Protests have greeted the decision by the Courts Service (HMCS) to impose charges for reproducing the decision of the previous day’s trials in magistrates’ courts. It now costs £5 for the use of the first ten pages and 50p per page thereafter.

The objections are easy to understand. HMCS is funded by the taxpayer, so why should it charge at all when in the US, for example, such information is free or has a minimal charge?

The whole issue of the commercial use of public information was exhaustively analysed by the Office of Fair Trading (OFT) in 2006, although the OFT failed to examine the possibility of not charging for such information because of implications for the Exchequer.

It found that natural monopolies in the public sector such as the HMCS cost the economy hundreds of millions a year in ‘hidden information markets’. This figure did not include the unquantifiable loss for society when no information is disseminated at all because of its cost if hard-pressed newspapers choose not to pay.

Can nothing be done? An EU law requires charges to be on a ‘cost plus reasonable return’ basis, but the poorly funded Office of Public Sector Information (OPSI), which applies the regulations under a memorandum of understanding with the OFT, has no enforcement powers.

Legal obstacles

Where a breach of the competition rules is alleged, then OPSI can hand the matter to the OFT. But even if the OFT is bold enough to use its resources (provided by the government) to investigate alleged overcharging by a government department, there are significant legal obstacles to overcome.

Is HMCS an ‘undertaking’, to whom the rules of competition apply? Is it exempt from the rules because it carries out a function of general economic interest? If the better view is that these obstacles should be overcome, the difficult one is proving that the charges are an abuse of the natural monopoly.

Economic value

This is because the competition authorities, led by the EU, are moving away from the ‘cost plus’ analysis and towards an approach based exclusively on economic value.

So if someone pays a very high price for commercial information, it is because it is worth it.

Focusing on the cost of the whole activity may be appropriate in information markets where the cost of providing an extra email will be minimal in itself and even a small charge could produce an exorbitant margin. But is the whole activity merely the compilation of the list, or is it something wider?

In the racing data case, the Court of Appeal held that, where licence revenues are used to finance the whole activity (in that case horse racing), high licence fees are justified. HMCS could easily use this argument to justify its charging policy, saying that it helped keep down the cost of administering justice.
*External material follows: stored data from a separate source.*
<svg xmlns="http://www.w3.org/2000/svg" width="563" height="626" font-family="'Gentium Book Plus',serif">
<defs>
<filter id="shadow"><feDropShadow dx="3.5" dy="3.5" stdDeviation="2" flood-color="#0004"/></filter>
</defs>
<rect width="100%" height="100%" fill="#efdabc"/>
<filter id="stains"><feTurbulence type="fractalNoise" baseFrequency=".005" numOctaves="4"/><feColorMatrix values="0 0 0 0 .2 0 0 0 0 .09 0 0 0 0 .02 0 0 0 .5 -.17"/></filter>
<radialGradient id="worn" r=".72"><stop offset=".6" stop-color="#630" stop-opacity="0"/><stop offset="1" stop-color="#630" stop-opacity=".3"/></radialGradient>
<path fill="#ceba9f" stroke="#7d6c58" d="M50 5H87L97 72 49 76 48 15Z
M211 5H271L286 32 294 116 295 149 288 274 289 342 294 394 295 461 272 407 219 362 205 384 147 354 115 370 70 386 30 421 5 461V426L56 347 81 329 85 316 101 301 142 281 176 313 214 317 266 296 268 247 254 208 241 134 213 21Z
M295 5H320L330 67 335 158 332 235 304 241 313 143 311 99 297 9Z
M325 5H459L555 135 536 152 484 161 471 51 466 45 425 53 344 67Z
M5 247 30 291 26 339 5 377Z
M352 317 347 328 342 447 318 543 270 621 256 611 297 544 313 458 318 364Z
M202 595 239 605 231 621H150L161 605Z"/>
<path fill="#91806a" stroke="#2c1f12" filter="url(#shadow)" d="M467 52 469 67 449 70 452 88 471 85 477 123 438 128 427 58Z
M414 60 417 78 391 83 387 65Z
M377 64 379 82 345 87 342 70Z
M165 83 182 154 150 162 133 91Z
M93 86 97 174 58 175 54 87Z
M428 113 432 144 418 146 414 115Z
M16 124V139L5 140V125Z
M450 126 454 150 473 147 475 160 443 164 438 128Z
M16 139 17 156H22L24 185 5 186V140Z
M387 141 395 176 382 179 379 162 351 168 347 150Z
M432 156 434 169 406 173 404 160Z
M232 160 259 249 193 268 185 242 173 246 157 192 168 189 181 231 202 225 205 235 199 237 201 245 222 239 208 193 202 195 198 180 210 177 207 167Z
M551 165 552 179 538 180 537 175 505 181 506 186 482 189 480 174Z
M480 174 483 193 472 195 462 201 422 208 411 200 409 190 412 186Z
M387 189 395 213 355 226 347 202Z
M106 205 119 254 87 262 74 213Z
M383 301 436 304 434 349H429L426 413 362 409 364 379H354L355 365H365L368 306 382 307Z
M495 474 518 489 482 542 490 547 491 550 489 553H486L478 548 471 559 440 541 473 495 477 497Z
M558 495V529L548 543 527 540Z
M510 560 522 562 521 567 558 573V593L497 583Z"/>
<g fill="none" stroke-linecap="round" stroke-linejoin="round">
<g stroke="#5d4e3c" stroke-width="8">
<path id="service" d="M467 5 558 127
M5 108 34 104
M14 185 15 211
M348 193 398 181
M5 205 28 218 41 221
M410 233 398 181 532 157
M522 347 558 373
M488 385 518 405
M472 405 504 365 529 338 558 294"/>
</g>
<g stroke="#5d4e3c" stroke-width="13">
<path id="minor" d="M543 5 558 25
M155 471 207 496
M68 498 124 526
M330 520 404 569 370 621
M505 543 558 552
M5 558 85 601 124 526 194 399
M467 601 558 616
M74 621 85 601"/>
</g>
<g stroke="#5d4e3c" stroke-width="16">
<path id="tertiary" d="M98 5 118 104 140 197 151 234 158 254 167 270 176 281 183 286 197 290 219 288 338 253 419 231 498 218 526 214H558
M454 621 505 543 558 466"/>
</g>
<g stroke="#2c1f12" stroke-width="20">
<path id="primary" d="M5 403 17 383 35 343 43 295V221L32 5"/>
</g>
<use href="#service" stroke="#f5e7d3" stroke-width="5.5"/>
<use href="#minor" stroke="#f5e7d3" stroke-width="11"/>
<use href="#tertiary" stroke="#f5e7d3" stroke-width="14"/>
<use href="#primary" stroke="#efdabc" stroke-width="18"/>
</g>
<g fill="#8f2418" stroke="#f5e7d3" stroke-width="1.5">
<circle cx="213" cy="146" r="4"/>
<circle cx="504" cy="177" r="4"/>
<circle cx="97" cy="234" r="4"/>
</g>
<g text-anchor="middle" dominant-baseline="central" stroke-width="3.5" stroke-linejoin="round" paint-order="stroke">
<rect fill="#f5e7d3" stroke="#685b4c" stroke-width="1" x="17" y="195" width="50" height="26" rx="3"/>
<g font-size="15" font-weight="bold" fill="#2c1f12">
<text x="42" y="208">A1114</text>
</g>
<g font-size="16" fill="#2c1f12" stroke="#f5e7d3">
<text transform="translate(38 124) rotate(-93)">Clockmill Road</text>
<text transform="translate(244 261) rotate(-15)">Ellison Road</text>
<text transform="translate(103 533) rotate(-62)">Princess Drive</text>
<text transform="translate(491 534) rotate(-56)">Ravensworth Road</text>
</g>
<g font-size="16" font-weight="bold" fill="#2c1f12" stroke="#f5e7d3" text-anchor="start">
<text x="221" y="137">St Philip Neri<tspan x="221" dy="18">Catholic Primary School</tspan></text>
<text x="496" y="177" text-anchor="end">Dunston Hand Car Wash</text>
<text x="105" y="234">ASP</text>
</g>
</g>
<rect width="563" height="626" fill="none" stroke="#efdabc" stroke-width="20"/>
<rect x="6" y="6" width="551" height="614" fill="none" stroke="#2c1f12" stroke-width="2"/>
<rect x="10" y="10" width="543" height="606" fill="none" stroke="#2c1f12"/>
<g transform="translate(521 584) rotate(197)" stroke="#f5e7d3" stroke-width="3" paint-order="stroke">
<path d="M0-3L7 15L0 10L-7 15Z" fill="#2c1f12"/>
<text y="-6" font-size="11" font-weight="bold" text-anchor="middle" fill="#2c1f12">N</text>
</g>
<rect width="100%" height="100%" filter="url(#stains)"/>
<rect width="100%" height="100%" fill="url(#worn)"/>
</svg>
This legally valid argument is an absurdity where a natural monopoly is funded by the taxpayer. However, public and private enterprises are subject to the same competition laws. So the argument is a powerful one.
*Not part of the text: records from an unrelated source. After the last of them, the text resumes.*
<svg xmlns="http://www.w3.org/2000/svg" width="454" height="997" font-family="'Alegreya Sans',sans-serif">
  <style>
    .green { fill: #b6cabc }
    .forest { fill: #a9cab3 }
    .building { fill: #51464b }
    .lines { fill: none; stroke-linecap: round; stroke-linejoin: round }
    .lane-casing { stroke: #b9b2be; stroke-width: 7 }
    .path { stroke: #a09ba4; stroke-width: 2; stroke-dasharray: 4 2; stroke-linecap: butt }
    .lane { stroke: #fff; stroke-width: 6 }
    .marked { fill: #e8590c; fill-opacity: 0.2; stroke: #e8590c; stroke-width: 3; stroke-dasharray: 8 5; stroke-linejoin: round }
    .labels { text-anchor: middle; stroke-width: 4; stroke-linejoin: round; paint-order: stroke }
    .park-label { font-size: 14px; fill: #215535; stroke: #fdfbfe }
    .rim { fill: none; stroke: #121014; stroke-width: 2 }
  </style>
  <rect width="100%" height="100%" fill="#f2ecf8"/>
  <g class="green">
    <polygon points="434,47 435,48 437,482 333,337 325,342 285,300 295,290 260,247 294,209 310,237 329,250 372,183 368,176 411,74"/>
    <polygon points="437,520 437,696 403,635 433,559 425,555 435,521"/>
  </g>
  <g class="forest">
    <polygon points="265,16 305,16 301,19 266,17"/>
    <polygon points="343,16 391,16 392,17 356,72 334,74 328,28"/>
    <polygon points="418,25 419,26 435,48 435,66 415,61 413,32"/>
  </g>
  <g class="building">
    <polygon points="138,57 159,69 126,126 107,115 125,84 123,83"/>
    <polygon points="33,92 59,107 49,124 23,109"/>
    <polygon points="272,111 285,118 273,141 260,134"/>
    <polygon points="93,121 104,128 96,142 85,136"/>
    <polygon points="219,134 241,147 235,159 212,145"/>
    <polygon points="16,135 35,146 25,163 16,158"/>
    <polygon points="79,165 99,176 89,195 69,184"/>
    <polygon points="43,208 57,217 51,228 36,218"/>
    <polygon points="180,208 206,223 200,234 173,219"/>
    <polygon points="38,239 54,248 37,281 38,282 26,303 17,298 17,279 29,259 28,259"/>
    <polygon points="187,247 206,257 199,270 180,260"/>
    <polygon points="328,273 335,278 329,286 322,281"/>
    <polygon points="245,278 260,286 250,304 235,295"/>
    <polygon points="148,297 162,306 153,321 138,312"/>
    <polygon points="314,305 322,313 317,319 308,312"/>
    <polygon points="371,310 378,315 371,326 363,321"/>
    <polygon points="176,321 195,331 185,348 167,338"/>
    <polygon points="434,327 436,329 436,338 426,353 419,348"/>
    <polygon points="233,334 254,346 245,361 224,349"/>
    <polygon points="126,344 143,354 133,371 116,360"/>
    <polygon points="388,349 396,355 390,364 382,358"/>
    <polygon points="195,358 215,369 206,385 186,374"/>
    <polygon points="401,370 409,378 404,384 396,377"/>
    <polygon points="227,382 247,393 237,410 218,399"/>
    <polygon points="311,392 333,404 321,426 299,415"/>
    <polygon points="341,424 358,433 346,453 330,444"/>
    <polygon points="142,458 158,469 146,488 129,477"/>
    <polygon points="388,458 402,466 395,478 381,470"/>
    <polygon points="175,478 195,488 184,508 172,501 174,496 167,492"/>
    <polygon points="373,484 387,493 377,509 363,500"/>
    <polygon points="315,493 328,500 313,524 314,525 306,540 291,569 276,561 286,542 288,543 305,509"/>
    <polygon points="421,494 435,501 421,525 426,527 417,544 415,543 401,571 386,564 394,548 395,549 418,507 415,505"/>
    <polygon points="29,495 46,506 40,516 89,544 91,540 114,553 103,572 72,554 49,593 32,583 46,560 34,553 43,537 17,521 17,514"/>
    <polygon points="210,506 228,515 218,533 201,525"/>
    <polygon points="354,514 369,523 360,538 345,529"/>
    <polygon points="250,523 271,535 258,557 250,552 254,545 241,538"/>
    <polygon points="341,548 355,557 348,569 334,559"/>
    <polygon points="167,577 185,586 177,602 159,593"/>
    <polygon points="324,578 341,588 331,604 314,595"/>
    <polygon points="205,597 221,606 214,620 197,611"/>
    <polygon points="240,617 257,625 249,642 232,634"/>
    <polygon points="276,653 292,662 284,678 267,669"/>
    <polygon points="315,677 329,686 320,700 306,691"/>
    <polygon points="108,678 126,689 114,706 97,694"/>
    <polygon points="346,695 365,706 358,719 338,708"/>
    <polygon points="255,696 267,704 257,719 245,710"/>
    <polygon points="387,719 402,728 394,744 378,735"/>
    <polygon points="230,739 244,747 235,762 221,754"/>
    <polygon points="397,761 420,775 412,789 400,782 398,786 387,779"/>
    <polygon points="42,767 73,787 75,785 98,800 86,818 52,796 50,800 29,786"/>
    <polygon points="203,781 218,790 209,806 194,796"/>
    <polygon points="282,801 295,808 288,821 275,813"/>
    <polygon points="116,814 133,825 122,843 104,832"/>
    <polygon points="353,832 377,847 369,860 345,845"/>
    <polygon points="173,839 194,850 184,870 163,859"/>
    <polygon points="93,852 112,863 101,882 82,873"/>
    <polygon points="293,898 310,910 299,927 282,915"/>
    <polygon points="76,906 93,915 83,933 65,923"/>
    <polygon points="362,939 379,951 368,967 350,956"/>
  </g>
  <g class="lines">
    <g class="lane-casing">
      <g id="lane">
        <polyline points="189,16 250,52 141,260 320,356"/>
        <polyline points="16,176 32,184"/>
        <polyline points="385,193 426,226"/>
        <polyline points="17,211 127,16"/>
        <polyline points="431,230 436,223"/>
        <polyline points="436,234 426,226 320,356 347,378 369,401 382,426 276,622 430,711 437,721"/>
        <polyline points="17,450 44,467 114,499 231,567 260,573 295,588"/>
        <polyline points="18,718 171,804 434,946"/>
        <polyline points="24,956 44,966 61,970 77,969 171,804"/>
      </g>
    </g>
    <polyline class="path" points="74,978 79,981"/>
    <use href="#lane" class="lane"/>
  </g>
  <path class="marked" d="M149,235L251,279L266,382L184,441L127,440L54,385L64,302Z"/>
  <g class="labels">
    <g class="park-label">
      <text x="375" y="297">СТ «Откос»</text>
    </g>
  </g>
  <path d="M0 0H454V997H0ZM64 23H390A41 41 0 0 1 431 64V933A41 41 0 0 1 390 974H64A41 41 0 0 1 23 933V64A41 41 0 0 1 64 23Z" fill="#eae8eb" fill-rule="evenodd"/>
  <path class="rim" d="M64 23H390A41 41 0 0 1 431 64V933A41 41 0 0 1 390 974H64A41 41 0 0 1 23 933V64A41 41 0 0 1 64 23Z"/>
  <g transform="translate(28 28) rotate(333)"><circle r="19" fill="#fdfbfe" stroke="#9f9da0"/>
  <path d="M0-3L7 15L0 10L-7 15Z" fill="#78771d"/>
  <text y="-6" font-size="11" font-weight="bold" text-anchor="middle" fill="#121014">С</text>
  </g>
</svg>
This state of affairs could change. EU law could be amended to give OPSI enforcement powers to ensure that no charges are imposed beyond that of compilation plus a reasonable return; charging what the market will bear would be prohibited. It is most unlikely that member states would allow such a change or introduce such legislation.
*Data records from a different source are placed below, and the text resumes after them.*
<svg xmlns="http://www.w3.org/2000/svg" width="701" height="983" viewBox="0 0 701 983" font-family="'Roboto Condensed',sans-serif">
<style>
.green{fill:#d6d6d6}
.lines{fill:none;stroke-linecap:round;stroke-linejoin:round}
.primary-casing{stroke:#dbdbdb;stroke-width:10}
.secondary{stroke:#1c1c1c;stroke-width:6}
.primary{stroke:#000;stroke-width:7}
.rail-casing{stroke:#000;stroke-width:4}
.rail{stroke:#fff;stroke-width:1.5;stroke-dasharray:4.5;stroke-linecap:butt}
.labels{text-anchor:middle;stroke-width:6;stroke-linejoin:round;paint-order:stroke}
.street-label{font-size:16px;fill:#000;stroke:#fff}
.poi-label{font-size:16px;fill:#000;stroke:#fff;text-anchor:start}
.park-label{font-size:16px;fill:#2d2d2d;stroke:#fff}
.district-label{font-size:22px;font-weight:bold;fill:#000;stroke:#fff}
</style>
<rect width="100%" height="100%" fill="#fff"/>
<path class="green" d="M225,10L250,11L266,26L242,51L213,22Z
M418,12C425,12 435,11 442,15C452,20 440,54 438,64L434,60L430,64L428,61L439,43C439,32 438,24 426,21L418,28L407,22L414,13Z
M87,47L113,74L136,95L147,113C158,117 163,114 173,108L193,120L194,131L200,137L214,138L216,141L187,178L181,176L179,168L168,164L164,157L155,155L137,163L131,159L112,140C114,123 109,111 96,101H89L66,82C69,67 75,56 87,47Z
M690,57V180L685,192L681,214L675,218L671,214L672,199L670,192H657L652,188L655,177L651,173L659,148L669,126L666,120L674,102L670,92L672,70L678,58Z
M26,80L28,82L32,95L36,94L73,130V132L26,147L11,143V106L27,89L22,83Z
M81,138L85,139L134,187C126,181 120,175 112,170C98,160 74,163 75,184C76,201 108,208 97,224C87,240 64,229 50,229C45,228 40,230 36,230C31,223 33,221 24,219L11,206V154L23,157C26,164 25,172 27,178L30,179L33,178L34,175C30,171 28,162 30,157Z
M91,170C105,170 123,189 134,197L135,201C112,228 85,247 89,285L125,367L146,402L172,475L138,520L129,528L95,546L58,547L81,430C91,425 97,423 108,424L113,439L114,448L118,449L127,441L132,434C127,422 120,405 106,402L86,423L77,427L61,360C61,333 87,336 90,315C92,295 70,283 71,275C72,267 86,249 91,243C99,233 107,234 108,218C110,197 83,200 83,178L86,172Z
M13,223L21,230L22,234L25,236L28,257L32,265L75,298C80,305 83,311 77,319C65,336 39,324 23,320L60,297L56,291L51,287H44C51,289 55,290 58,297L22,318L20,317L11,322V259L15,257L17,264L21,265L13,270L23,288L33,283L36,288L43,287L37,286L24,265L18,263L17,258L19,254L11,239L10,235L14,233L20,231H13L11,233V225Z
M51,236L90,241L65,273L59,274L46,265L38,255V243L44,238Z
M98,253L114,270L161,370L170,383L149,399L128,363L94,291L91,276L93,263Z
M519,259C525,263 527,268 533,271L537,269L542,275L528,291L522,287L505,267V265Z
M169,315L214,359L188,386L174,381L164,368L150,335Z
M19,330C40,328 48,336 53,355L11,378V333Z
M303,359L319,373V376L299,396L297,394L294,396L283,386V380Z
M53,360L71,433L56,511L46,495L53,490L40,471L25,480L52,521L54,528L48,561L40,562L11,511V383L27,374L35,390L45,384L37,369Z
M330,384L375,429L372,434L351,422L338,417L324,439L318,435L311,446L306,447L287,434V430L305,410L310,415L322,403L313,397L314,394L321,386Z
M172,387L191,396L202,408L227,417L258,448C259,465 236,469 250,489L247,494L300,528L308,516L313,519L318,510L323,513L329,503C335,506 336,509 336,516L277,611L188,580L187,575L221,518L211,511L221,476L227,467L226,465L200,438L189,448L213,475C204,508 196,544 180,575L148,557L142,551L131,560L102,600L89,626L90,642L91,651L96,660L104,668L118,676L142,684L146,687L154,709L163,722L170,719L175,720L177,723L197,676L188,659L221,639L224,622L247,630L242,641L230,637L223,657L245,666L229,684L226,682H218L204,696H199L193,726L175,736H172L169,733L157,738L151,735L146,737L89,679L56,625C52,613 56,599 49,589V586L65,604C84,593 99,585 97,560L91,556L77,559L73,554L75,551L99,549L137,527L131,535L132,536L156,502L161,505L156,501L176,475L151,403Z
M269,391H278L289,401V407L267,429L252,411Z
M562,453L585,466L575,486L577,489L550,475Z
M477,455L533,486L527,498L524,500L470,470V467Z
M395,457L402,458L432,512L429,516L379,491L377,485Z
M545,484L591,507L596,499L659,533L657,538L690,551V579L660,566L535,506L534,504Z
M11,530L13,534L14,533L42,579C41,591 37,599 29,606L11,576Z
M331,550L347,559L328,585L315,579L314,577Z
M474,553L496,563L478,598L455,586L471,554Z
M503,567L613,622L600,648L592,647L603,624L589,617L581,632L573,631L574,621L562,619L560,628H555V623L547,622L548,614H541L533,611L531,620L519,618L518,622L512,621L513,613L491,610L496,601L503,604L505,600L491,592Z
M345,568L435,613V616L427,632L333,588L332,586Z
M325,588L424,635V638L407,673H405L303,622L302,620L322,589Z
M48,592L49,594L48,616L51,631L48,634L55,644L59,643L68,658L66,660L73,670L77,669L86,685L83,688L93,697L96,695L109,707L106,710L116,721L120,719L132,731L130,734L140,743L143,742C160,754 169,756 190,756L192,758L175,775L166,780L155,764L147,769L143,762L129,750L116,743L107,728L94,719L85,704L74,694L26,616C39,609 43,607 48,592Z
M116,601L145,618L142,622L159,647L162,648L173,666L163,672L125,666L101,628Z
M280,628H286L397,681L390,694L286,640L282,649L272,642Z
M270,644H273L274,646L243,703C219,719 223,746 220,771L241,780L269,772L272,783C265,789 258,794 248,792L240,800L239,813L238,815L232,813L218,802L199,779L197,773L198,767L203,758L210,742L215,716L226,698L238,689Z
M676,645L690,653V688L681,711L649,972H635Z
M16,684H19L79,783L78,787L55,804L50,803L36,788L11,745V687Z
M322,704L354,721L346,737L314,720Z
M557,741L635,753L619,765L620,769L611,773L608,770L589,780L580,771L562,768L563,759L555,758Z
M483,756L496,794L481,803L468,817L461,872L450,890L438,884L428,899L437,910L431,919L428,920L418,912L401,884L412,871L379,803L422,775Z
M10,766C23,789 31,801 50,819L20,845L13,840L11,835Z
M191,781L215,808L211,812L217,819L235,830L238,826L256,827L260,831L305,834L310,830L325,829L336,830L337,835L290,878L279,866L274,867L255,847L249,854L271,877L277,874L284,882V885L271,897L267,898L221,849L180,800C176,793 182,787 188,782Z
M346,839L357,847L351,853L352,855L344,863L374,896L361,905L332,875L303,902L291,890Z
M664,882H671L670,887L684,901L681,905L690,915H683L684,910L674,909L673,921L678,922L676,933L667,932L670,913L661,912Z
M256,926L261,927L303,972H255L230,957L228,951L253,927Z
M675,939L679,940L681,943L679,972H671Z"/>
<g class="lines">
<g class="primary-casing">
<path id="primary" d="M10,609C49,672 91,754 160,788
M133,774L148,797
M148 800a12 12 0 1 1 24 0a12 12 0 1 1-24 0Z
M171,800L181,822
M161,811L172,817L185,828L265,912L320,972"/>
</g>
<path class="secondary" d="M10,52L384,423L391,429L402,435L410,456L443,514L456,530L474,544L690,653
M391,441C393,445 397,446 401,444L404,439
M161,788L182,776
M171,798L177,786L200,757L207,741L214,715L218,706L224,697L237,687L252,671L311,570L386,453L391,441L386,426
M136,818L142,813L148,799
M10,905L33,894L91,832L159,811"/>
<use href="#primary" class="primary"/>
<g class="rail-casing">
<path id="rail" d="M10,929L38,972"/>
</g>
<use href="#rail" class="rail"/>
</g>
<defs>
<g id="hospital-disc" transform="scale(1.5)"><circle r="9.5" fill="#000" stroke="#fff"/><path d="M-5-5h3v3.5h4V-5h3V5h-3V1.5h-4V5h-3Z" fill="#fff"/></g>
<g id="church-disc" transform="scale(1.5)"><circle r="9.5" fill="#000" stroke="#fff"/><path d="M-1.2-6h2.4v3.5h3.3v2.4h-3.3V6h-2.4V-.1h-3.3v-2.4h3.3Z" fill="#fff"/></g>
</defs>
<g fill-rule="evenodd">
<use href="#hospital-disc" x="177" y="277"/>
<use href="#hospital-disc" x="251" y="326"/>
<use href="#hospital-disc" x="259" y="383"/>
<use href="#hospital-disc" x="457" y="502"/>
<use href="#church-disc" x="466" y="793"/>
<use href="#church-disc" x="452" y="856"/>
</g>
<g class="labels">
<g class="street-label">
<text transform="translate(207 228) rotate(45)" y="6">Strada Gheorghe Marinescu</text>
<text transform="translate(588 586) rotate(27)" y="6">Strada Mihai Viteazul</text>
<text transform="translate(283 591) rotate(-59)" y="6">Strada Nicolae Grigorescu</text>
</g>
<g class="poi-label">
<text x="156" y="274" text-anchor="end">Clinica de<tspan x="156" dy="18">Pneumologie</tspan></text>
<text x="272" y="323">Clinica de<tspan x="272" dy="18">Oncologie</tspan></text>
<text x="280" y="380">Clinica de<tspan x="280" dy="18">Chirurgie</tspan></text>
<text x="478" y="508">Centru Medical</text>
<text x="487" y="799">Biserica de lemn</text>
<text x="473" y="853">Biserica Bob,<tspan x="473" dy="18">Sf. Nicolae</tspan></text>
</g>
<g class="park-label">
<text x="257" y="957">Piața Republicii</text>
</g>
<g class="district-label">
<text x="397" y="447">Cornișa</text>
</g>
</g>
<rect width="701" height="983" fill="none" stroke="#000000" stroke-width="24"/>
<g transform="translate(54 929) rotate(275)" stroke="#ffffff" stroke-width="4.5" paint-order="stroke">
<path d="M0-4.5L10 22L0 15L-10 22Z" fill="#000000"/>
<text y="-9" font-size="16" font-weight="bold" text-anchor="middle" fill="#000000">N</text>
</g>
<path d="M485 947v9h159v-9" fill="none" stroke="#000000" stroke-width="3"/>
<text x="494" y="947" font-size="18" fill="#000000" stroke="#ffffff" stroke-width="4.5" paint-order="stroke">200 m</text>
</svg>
Alternatively, someone might challenge Crown copyright as an infringement of freedom of information under the Human Rights Act. It is a long shot, but the odds must be better than under a competition law that is so reliant on public enforcement and is based on the EU model. This actually favours public sector monopolies by according them the same treatment as dominant companies in the private sector whose position is more open to challenge.